### Work item:
An exact copy of every entry is the required answer.

### Records provided:
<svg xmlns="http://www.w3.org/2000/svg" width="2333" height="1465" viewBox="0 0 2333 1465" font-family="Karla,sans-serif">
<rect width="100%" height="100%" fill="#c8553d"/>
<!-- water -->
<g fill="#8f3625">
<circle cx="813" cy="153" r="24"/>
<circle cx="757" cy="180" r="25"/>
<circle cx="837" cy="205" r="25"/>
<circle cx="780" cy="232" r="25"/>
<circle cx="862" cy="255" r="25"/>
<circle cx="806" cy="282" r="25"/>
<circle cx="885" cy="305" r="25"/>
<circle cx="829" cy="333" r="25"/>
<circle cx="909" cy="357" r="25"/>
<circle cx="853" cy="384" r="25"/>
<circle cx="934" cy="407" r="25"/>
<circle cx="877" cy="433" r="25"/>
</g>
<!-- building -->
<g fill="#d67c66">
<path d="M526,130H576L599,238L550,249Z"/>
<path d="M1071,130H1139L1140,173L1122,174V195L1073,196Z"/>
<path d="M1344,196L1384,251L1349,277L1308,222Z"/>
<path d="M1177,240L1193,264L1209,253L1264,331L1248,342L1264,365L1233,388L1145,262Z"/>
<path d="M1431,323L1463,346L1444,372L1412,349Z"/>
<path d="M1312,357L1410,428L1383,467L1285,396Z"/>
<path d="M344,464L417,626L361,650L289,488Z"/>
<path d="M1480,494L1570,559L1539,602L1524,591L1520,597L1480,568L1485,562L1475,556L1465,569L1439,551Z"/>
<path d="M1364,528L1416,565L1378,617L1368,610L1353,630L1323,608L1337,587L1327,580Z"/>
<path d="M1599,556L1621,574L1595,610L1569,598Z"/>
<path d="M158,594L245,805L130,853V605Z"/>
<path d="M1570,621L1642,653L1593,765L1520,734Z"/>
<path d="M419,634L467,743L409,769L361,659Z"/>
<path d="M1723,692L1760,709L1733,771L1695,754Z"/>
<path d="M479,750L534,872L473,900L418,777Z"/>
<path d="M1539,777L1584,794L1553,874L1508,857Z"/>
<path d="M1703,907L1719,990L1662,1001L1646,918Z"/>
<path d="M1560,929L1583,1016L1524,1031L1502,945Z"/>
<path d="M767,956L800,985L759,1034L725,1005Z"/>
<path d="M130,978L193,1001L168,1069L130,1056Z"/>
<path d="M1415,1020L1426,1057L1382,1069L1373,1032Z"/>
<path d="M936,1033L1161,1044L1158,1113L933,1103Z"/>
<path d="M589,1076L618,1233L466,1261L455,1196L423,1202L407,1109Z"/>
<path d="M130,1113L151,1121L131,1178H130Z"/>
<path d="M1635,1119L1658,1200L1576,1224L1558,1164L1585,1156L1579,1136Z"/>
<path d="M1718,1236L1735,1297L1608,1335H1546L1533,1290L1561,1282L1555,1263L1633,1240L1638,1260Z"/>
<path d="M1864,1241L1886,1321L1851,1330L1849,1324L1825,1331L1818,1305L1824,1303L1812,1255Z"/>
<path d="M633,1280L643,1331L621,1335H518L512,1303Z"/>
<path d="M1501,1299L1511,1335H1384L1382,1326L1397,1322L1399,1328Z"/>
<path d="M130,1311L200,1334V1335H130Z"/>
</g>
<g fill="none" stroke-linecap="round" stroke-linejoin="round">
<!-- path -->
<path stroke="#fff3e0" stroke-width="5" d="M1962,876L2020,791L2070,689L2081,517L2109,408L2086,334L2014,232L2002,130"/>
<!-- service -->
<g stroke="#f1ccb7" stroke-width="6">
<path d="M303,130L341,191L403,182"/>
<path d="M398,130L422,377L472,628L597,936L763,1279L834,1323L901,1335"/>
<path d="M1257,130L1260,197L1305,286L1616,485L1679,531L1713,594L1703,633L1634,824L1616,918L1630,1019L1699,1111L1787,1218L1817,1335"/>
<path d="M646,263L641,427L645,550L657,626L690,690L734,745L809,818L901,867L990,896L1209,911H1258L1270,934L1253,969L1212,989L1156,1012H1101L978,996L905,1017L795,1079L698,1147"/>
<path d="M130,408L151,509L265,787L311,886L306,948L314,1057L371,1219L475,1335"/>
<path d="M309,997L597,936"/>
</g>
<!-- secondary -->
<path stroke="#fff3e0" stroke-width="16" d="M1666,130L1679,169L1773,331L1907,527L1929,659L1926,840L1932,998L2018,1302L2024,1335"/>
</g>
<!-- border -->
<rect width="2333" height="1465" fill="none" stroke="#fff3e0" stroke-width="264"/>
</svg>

### Worked solution:
<svg xmlns="http://www.w3.org/2000/svg" width="2333" height="1465" viewBox="0 0 2333 1465" font-family="Karla,sans-serif">
<rect width="100%" height="100%" fill="#c8553d"/>
<!-- water -->
<g fill="#8f3625">
<circle cx="813" cy="153" r="24"/>
<circle cx="757" cy="180" r="25"/>
<circle cx="837" cy="205" r="25"/>
<circle cx="780" cy="232" r="25"/>
<circle cx="862" cy="255" r="25"/>
<circle cx="806" cy="282" r="25"/>
<circle cx="885" cy="305" r="25"/>
<circle cx="829" cy="333" r="25"/>
<circle cx="909" cy="357" r="25"/>
<circle cx="853" cy="384" r="25"/>
<circle cx="934" cy="407" r="25"/>
<circle cx="877" cy="433" r="25"/>
</g>
<!-- building -->
<g fill="#d67c66">
<path d="M526,130H576L599,238L550,249Z"/>
<path d="M1071,130H1139L1140,173L1122,174V195L1073,196Z"/>
<path d="M1344,196L1384,251L1349,277L1308,222Z"/>
<path d="M1177,240L1193,264L1209,253L1264,331L1248,342L1264,365L1233,388L1145,262Z"/>
<path d="M1431,323L1463,346L1444,372L1412,349Z"/>
<path d="M1312,357L1410,428L1383,467L1285,396Z"/>
<path d="M344,464L417,626L361,650L289,488Z"/>
<path d="M1480,494L1570,559L1539,602L1524,591L1520,597L1480,568L1485,562L1475,556L1465,569L1439,551Z"/>
<path d="M1364,528L1416,565L1378,617L1368,610L1353,630L1323,608L1337,587L1327,580Z"/>
<path d="M1599,556L1621,574L1595,610L1569,598Z"/>
<path d="M158,594L245,805L130,853V605Z"/>
<path d="M1570,621L1642,653L1593,765L1520,734Z"/>
<path d="M419,634L467,743L409,769L361,659Z"/>
<path d="M1723,692L1760,709L1733,771L1695,754Z"/>
<path d="M479,750L534,872L473,900L418,777Z"/>
<path d="M1539,777L1584,794L1553,874L1508,857Z"/>
<path d="M1703,907L1719,990L1662,1001L1646,918Z"/>
<path d="M1560,929L1583,1016L1524,1031L1502,945Z"/>
<path d="M767,956L800,985L759,1034L725,1005Z"/>
<path d="M130,978L193,1001L168,1069L130,1056Z"/>
<path d="M1415,1020L1426,1057L1382,1069L1373,1032Z"/>
<path d="M936,1033L1161,1044L1158,1113L933,1103Z"/>
<path d="M589,1076L618,1233L466,1261L455,1196L423,1202L407,1109Z"/>
<path d="M130,1113L151,1121L131,1178H130Z"/>
<path d="M1635,1119L1658,1200L1576,1224L1558,1164L1585,1156L1579,1136Z"/>
<path d="M1718,1236L1735,1297L1608,1335H1546L1533,1290L1561,1282L1555,1263L1633,1240L1638,1260Z"/>
<path d="M1864,1241L1886,1321L1851,1330L1849,1324L1825,1331L1818,1305L1824,1303L1812,1255Z"/>
<path d="M633,1280L643,1331L621,1335H518L512,1303Z"/>
<path d="M1501,1299L1511,1335H1384L1382,1326L1397,1322L1399,1328Z"/>
<path d="M130,1311L200,1334V1335H130Z"/>
</g>
<g fill="none" stroke-linecap="round" stroke-linejoin="round">
<!-- path -->
<path stroke="#fff3e0" stroke-width="5" d="M1962,876L2020,791L2070,689L2081,517L2109,408L2086,334L2014,232L2002,130"/>
<!-- service -->
<g stroke="#f1ccb7" stroke-width="6">
<path d="M303,130L341,191L403,182"/>
<path d="M398,130L422,377L472,628L597,936L763,1279L834,1323L901,1335"/>
<path d="M1257,130L1260,197L1305,286L1616,485L1679,531L1713,594L1703,633L1634,824L1616,918L1630,1019L1699,1111L1787,1218L1817,1335"/>
<path d="M646,263L641,427L645,550L657,626L690,690L734,745L809,818L901,867L990,896L1209,911H1258L1270,934L1253,969L1212,989L1156,1012H1101L978,996L905,1017L795,1079L698,1147"/>
<path d="M130,408L151,509L265,787L311,886L306,948L314,1057L371,1219L475,1335"/>
<path d="M309,997L597,936"/>
</g>
<!-- secondary -->
<path stroke="#fff3e0" stroke-width="16" d="M1666,130L1679,169L1773,331L1907,527L1929,659L1926,840L1932,998L2018,1302L2024,1335"/>
</g>
<!-- border -->
<rect width="2333" height="1465" fill="none" stroke="#fff3e0" stroke-width="264"/>
</svg>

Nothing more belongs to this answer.